Re: Logo for user-friendly/browser-friendly/scalable pages

Chris Maden wrote:
>
>Not supporting <h1>s is a somewhat extreme example - but let's say you
>didn't support <em>.  If you follow recommended practice of ignoring
>unknown and unsupported tags, then Web pages that use <em> will
>degrade gracefully in your browser.

*If* I follow the recommended practice in desiging my browser.

I don't have any problem with the ABI's goal of making all
web pages functional on all browsers.  My problem is that
it seems to me, from what I've read of the ABI, that they
place the burden of achieving this goal almost exclusively
on Web page authors.  I think the responsibility needs to
be shared among three groups:

1. HTML authors must realize that how their pages degrade on
various browsers is at least somewhat within their control--
use of the ALT attribute in IMG tags is the quintessential
example of this, and there are numerous others.

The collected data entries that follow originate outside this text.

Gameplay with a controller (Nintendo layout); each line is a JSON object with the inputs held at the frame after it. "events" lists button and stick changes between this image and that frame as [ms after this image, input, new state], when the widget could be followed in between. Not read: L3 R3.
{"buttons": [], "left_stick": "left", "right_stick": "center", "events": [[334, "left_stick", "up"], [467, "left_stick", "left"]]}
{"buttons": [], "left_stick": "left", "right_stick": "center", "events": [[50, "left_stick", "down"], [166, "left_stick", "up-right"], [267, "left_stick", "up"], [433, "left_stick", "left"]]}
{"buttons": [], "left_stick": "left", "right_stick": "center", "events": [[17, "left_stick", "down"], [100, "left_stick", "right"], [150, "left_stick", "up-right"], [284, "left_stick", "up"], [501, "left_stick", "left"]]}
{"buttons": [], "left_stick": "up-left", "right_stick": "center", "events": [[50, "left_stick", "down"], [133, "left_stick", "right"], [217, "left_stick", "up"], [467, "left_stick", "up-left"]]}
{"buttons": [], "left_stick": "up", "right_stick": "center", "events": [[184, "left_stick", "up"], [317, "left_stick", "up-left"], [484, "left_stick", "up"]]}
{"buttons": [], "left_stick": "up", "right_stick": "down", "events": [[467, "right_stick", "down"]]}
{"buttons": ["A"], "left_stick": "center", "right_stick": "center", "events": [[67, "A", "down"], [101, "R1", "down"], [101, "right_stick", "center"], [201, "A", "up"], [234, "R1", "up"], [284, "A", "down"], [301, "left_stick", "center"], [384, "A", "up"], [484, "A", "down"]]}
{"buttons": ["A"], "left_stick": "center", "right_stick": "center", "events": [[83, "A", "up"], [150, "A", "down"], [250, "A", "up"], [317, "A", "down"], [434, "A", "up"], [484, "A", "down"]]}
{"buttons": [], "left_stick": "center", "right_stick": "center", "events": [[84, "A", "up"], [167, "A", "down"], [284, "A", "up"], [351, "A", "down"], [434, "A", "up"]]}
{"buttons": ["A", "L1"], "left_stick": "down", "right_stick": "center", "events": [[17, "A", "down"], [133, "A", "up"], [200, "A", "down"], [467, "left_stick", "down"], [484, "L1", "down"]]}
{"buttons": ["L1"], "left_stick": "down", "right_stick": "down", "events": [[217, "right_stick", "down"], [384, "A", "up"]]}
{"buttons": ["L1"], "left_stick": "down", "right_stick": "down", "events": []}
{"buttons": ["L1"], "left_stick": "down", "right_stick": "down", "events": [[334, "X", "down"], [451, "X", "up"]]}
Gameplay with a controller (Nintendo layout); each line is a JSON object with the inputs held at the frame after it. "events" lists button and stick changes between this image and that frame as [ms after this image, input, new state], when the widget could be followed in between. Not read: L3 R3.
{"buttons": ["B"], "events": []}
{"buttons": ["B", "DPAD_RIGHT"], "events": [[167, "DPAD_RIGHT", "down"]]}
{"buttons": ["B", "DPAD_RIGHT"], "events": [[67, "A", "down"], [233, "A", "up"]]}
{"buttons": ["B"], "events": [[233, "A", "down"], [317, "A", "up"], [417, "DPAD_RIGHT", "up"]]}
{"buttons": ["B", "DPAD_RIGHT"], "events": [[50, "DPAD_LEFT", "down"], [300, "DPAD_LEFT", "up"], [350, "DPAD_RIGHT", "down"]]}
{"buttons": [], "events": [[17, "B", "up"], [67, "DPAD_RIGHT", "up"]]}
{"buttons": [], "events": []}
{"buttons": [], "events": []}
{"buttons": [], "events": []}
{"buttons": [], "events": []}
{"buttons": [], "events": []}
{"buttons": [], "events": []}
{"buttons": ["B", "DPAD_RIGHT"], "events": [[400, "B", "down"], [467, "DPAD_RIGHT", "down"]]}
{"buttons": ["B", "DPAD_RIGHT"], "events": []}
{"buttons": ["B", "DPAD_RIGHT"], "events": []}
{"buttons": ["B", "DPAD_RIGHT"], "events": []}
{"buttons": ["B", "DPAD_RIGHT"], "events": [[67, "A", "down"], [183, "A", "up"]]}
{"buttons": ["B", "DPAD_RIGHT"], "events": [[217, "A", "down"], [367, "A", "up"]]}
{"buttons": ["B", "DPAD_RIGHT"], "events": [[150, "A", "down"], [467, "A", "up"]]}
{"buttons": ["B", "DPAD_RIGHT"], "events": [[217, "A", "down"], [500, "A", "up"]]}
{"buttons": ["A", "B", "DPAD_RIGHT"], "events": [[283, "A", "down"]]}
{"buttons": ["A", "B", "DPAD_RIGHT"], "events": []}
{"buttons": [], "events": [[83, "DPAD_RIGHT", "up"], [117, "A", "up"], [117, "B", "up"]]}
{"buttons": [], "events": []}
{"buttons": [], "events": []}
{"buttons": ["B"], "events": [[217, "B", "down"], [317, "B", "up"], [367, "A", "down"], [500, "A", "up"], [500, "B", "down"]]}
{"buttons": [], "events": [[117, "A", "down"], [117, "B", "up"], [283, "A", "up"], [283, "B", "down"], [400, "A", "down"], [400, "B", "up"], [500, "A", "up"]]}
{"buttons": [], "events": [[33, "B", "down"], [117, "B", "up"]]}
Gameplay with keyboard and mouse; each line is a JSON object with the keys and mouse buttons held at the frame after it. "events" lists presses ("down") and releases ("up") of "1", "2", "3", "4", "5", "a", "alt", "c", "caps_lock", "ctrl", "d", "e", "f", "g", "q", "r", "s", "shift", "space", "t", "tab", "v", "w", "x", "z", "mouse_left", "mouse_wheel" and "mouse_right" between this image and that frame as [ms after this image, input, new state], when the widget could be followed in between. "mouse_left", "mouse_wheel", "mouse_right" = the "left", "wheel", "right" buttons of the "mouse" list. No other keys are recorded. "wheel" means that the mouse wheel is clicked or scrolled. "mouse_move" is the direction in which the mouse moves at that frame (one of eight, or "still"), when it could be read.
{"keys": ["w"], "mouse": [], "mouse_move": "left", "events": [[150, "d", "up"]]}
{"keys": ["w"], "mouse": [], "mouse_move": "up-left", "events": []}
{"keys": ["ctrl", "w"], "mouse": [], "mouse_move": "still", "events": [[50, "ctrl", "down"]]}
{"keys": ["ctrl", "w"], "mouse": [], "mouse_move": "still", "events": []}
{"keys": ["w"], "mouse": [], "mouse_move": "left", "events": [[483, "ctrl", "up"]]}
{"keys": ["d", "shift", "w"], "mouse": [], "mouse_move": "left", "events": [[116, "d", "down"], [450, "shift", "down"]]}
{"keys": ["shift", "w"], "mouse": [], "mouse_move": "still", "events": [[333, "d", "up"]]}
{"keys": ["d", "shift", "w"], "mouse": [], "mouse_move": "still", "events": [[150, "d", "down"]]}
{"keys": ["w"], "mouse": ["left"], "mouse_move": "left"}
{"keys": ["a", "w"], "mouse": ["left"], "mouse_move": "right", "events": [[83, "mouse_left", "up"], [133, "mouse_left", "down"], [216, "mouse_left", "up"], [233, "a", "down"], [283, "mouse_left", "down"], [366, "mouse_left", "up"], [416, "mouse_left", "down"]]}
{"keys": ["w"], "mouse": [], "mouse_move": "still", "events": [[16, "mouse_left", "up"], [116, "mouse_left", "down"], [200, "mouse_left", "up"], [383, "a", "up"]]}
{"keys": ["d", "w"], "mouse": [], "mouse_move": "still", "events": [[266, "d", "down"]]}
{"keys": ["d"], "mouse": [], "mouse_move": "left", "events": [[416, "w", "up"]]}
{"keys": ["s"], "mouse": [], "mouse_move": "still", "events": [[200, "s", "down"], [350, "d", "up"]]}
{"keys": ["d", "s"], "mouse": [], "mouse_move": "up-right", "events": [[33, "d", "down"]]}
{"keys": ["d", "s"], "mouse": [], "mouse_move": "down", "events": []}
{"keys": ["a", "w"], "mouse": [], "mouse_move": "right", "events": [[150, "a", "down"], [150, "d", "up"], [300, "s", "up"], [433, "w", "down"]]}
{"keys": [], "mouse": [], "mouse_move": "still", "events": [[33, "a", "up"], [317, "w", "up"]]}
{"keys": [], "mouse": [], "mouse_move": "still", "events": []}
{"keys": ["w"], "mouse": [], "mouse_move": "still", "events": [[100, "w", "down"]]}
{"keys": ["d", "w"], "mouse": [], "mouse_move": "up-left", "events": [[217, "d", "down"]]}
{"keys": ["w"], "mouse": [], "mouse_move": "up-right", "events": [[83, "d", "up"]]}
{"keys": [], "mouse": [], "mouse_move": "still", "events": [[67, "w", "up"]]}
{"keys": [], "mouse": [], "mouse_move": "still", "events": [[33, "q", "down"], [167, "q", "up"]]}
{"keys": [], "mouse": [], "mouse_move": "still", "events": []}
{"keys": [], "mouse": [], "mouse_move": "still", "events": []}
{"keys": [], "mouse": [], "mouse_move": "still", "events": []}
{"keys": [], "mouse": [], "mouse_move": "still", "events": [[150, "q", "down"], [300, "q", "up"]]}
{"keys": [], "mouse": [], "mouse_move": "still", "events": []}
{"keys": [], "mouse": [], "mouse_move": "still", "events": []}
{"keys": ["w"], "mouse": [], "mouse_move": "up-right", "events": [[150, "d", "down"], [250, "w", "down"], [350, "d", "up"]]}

2. W3C needs to keep in mind, when developing new tags
and attributes, how they will degrade on older browsers.
(In the 4.0 draft, the TFOOT element is a particularly bad
example of this--the requirement is that TFOOT appear
before TBODY "so that user agents can render the foot before
receiving all of the (potentially numerous) rows of data,"
but on browsers which don't support TFOOT, this will cause
the rows within TFOOT to appear above the body of the table.)
But in some cases this may be very difficult, if not
impossible--I don't think there could have been any way
to write the basic table specs to degrade gracefully. 
Therefore...

3. Browser designers not only need to follow the recommendation
for dealing with unrecognized tags, but also to upgrade in
a timely manner to include new, standard tags as much as
possible--particularly those which do not degrade gracefully.

If 2 and 3 do not live up to this responsibility, HTML authors
alone should not have to bear the burden of making sure all
pages are functional in all browsers.